I. Requirements Analysis
The rapid advancement of quantum computing poses a serious threat to existing cryptographic technologies. Guided by the strategic requirements of the global energy internet, the power industry adheres to the principles of "security zoning, dedicated networks, horizontal isolation, and vertical authentication." It has issued the "Notice on Matters Decided for Research and Application of Quantum Communication Technology," committing to explore the application of quantum communication technology to achieve technological upgrades and ensure network information security.
Quantum cryptography leverages the principles of quantum mechanics—specifically the no-cloning theorem and the uncertainty principle—to transmit cryptographic information via single photons. Through quantum channels, it enables secure key distribution between authorized users. Unlike public-key cryptosystems, its security is grounded in fundamental laws of quantum physics rather than computational complexity, earning it the designation of unconditional security. This technology provides us with a means of secure, confidential communication that is impervious to eavesdropping and unbreakable.
II. Working Principle
The Gigabit Quantum Key Distribution Terminal is a specialized device for implementing quantum cryptography technology. It employs the internationally recognized Faraday-Michelson (F-1) phase encoding scheme, which has secured patents in China, the United States, Japan, and other countries, along with the First Prize for Technological Invention from the Ministry of Education. This scheme represents the most stable quantum cryptographic communication solution currently available globally. This device utilizes the quantum state properties of light for key negotiation, enabling on-demand, real-time, high-speed, and secure key distribution over long-distance fiber optic links. It provides key read interfaces for upper-layer applications. With a trigger frequency reaching 1GHz, it serves as a core component in wide-area quantum secure communication backbone networks.
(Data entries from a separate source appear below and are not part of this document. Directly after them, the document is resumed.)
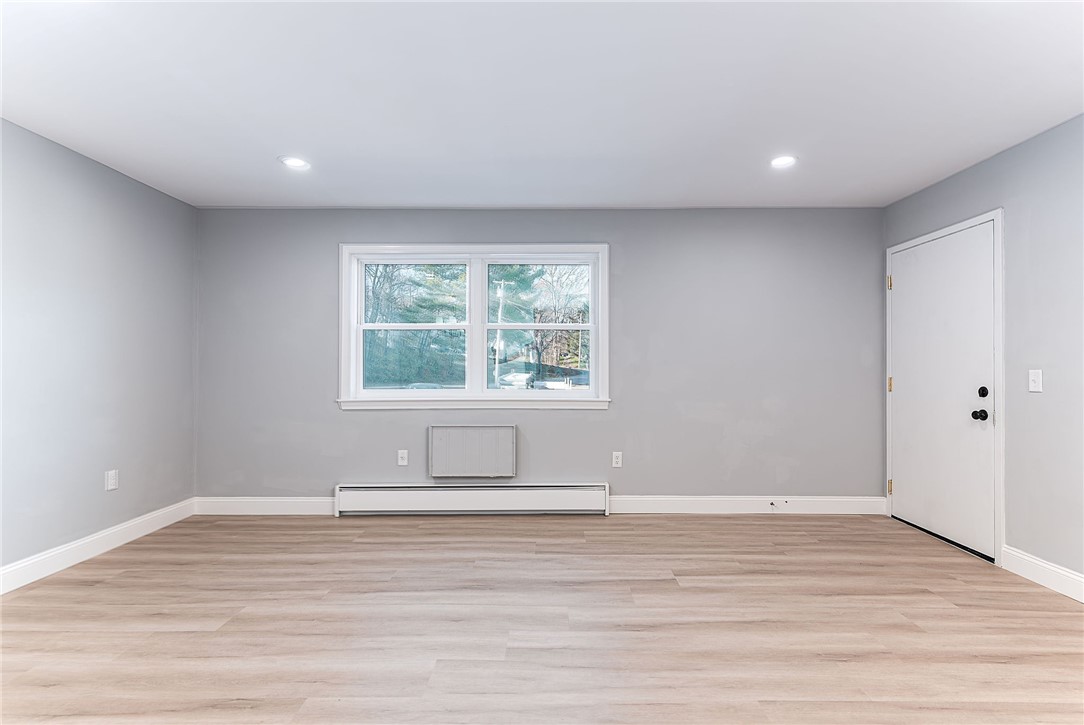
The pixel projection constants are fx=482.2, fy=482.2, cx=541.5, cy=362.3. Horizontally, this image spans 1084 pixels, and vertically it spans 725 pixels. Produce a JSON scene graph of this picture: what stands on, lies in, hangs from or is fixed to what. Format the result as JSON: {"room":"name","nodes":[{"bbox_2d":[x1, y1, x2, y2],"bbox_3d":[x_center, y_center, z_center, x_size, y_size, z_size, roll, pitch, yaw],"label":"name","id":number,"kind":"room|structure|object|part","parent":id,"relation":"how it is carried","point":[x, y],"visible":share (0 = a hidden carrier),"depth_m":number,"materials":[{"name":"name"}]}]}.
{"room":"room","nodes":[
{"label":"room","id":0,"kind":"room"},
{"bbox_2d":[0,117,196,579],"bbox_3d":[-2.880,-0.037,1.468,0.162,2.450,4.949,0,0,0],"label":"left wall","id":1,"kind":"structure","parent":0,"point":[77,203],"depth_m":2.94,"materials":[{"name":"grey paint"}]},
{"bbox_2d":[0,498,195,594],"bbox_3d":[-2.785,1.118,1.485,0.015,0.128,4.593,0,0,0],"label":"baseboard","id":2,"kind":"structure","parent":1,"relation":"attached to","point":[1,592],"depth_m":2.92,"materials":[{"name":"white paint"}]},
{"bbox_2d":[105,469,117,490],"bbox_3d":[-2.767,0.754,3.104,0.009,0.121,0.073,0,0,0],"label":"wall socket","id":3,"kind":"object","parent":1,"relation":"attached to","point":[113,480],"visible":0.98,"depth_m":3.10,"materials":[{"name":"white plastic"}]},
{"bbox_2d":[195,208,884,506],"bbox_3d":[-0.006,-0.020,3.934,5.640,2.442,0.169,0,0,0],"label":"back wall","id":4,"kind":"structure","parent":0,"point":[575,419],"depth_m":3.86,"materials":[{"name":"grey paint"}]},
{"bbox_2d":[194,496,336,515],"bbox_3d":[-2.125,1.131,3.825,1.236,0.131,0.015,0,0,0],"label":"baseboard","id":5,"kind":"structure","parent":4,"relation":"attached to","point":[300,506],"depth_m":3.82,"materials":[{"name":"white paint"}]},
{"bbox_2d":[397,449,408,465],"bbox_3d":[-1.114,0.761,3.849,0.074,0.125,0.014,0,0,0],"label":"wall socket","id":6,"kind":"object","parent":4,"relation":"attached to","point":[401,463],"visible":0.99,"depth_m":3.85,"materials":[{"name":"white plastic"}]},
{"bbox_2d":[334,483,608,515],"bbox_3d":[-0.546,1.076,3.819,2.123,0.227,0.074,0,0,0],"label":"baseboard heater","id":7,"kind":"object","parent":4,"relation":"attached to","point":[463,499],"visible":0.99,"depth_m":3.79,"materials":[{"name":"white metal"}]},
{"bbox_2d":[428,424,516,477],"bbox_3d":[-0.557,0.703,3.831,0.682,0.416,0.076,0,0,0],"label":"wall panel","id":8,"kind":"object","parent":4,"relation":"attached to","point":[471,432],"visible":0.99,"depth_m":3.80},
{"bbox_2d":[338,243,609,411],"bbox_3d":[-0.539,-0.279,3.956,2.178,1.334,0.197,0,0,0],"label":"window","id":9,"kind":"structure","parent":4,"relation":"in","point":[592,326],"depth_m":3.94,"materials":[{"name":"white"}]},
{"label":"sash","id":10,"kind":"part","parent":9,"relation":"part of","materials":[{"name":"white plastic"}]},
{"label":"sash","id":11,"kind":"part","parent":9,"relation":"part of","materials":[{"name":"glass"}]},
{"bbox_2d":[611,451,622,467],"bbox_3d":[0.600,0.777,3.860,0.077,0.123,0.010,0,0,0],"label":"wall socket","id":12,"kind":"object","parent":4,"relation":"attached to","point":[618,459],"visible":0.99,"depth_m":3.86,"materials":[{"name":"white plastic"}]},
{"bbox_2d":[609,495,885,514],"bbox_3d":[1.622,1.130,3.842,2.209,0.131,0.015,0,0,0],"label":"baseboard","id":13,"kind":"structure","parent":4,"relation":"attached to","point":[877,499],"depth_m":3.84,"materials":[{"name":"white paint"}]},
{"bbox_2d":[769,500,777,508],"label":"door stop","id":14,"kind":"object","parent":13,"relation":"attached to","point":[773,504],"visible":0.99,"depth_m":3.81,"materials":[{"name":"metal"}]},
{"bbox_2d":[0,0,1083,209],"bbox_3d":[-0.022,-1.310,1.642,5.664,0.120,5.283,0,0,0],"label":"ceiling","id":15,"kind":"structure","parent":0,"point":[274,144],"depth_m":2.25,"materials":[{"name":"white paint"}]},
{"bbox_2d":[278,155,310,169],"bbox_3d":[-1.544,-1.250,3.014,0.188,0.009,0.188,0,0,0],"label":"recessed light","id":16,"kind":"object","parent":15,"relation":"in","point":[295,163],"visible":0.99,"depth_m":3.01,"materials":[{"name":"white"}]},
{"bbox_2d":[769,154,797,167],"bbox_3d":[1.497,-1.247,2.990,0.183,0.009,0.185,0,0,0],"label":"recessed light","id":17,"kind":"object","parent":15,"relation":"in","point":[779,163],"visible":0.99,"depth_m":2.98,"materials":[{"name":"white"}]},
{"bbox_2d":[0,511,1083,724],"bbox_3d":[-0.009,1.236,1.482,5.557,0.113,5.229,0,0,0],"label":"floor","id":18,"kind":"structure","parent":0,"point":[754,525],"depth_m":2.16,"materials":[{"name":"brown wood"}]},
{"bbox_2d":[880,113,1083,589],"bbox_3d":[2.834,-0.028,1.428,0.162,2.462,5.023,0,0,0],"label":"right wall","id":19,"kind":"structure","parent":0,"point":[964,176],"depth_m":2.63,"materials":[{"name":"grey paint"}]},
{"bbox_2d":[887,221,996,562],"bbox_3d":[2.694,0.161,3.326,0.123,2.029,0.939,0,0,0],"label":"door","id":20,"kind":"structure","parent":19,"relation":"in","point":[908,263],"depth_m":3.23,"materials":[{"name":"white paint"}]},
{"bbox_3d":[2.663,0.320,2.943,0.070,0.065,0.065,0,0,0],"label":"doorknob","id":21,"kind":"part","parent":20,"relation":"part of","materials":[{"name":"black metal"}]},
{"bbox_3d":[2.675,0.180,2.931,0.045,0.067,0.053,0,0,0],"label":"deadbolt","id":22,"kind":"part","parent":20,"relation":"part of","materials":[{"name":"black metal"}]},
{"bbox_2d":[885,207,1004,564],"bbox_3d":[2.805,0.134,3.348,0.120,2.120,1.011,0,0,0],"label":"door frame","id":23,"kind":"structure","parent":19,"relation":"attached to","point":[964,225],"depth_m":2.90,"materials":[{"name":"white paint"}]},
{"bbox_3d":[2.763,-0.627,3.842,0.032,0.113,0.032,0,0,0],"label":"hinge","id":24,"kind":"part","parent":23,"relation":"part of","materials":[{"name":"gold metal"}]},
{"bbox_2d":[1028,369,1042,392],"bbox_3d":[2.698,0.098,2.644,0.017,0.117,0.071,0,0,0],"label":"light switch","id":25,"kind":"object","parent":19,"relation":"attached to","point":[1034,385],"visible":0.97,"depth_m":2.64,"materials":[{"name":"white plastic"}]},
{"bbox_2d":[1001,545,1083,602],"bbox_3d":[2.680,1.118,1.024,0.015,0.128,3.584,0,0,0],"label":"baseboard","id":26,"kind":"structure","parent":19,"relation":"attached to","point":[1051,580],"depth_m":2.58,"materials":[{"name":"white paint"}]},
{"label":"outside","id":27,"kind":"structure","parent":0,"visible":0},
{"label":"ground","id":28,"kind":"structure","parent":27,"visible":0},
{"bbox_2d":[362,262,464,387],"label":"tree","id":29,"kind":"object","parent":28,"relation":"on","point":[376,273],"visible":0.4,"materials":[{"name":"green plant"}]},
{"bbox_2d":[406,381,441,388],"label":"car","id":30,"kind":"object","parent":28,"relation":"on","point":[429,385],"visible":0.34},
{"bbox_2d":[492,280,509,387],"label":"utility pole","id":31,"kind":"object","parent":28,"relation":"on","point":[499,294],"visible":0.72,"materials":[{"name":"white"}]},
{"bbox_2d":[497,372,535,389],"label":"car","id":32,"kind":"object","parent":28,"relation":"on","point":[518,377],"visible":0.7,"materials":[{"name":"white"}]},
{"bbox_2d":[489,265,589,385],"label":"tree","id":33,"kind":"object","parent":28,"relation":"on","point":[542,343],"visible":0.56,"materials":[{"name":"green plant"}]},
{"bbox_2d":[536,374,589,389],"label":"car","id":34,"kind":"object","parent":28,"relation":"on","point":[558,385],"visible":0.56,"materials":[{"name":"white paint"}]}
]}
III. Features and Functions
1. Repetition frequency: 1 GHz;
2. Communication distance reaches hundreds of kilometers;
3. Directly utilize existing fiber optic network resources to support intelligent key service centers;
4. BB84 key distribution technology with deception mode, real-time line attack detection;
5. F-phase encoding scheme, completely immune to line disturbances.
IV. Typical Applications
1. Secure Communication for Power Dispatch Command Systems: Ensures secure transmission of commands between multi-level dispatch centers (National Dispatch - Regional Dispatch - Provincial Dispatch - Local Dispatch - County Dispatch), preventing command tampering and theft under quantum computing attacks; implements "one-time password" encryption for dispatch work orders and incident handling instructions to guarantee stable grid operation; Protect "four remote functions" (remote measurement, remote signaling, remote control, remote adjustment) data within SCADA systems to prevent hijacking of control commands; provide quantum security for stability control devices and PMUs (Phasor Measurement Units) to ensure grid dynamic monitoring data remains tamper-proof.
2. Substation Security Protection and Monitoring: Encrypt measurement and control signals between substations to enable quantum-encrypted transmission of relay protection signals and stability control signals, preventing "false tripping" and "failure to trip." Protect IEC 61850 protocol communications in smart substations to prevent exploitation of protocol vulnerabilities.
3. New Energy Grid Integration Security Assurance: Secure transmission of aggregated distributed energy sources employs a two-stage quantum encryption approach—"aggregation-access": First, data from dispersed small hydropower stations is aggregated via wireless quantum encryption, then transmitted to the dispatch system through fiber-optic quantum encryption. This provides real-time data protection for intermittent power sources like wind and solar, ensuring new energy sources achieve "plug-and-play security."
4. Security Enhancement for Distribution Network Automation: Strengthen security for distribution terminals by providing quantum-secure services for FTUs (Feeder Terminals), DTUs (Data Terminals), and TTUs (Transformer Terminals). Implement end-to-end encryption between the automation master station and terminals via quantum VPN to safeguard fault location and isolation commands. Intelligent distributed FA (feeder automation) protection integrates quantum encryption with TSN (Time-Sensitive Networking) technology to achieve rapid fault location and isolation, ensuring power supply reliability.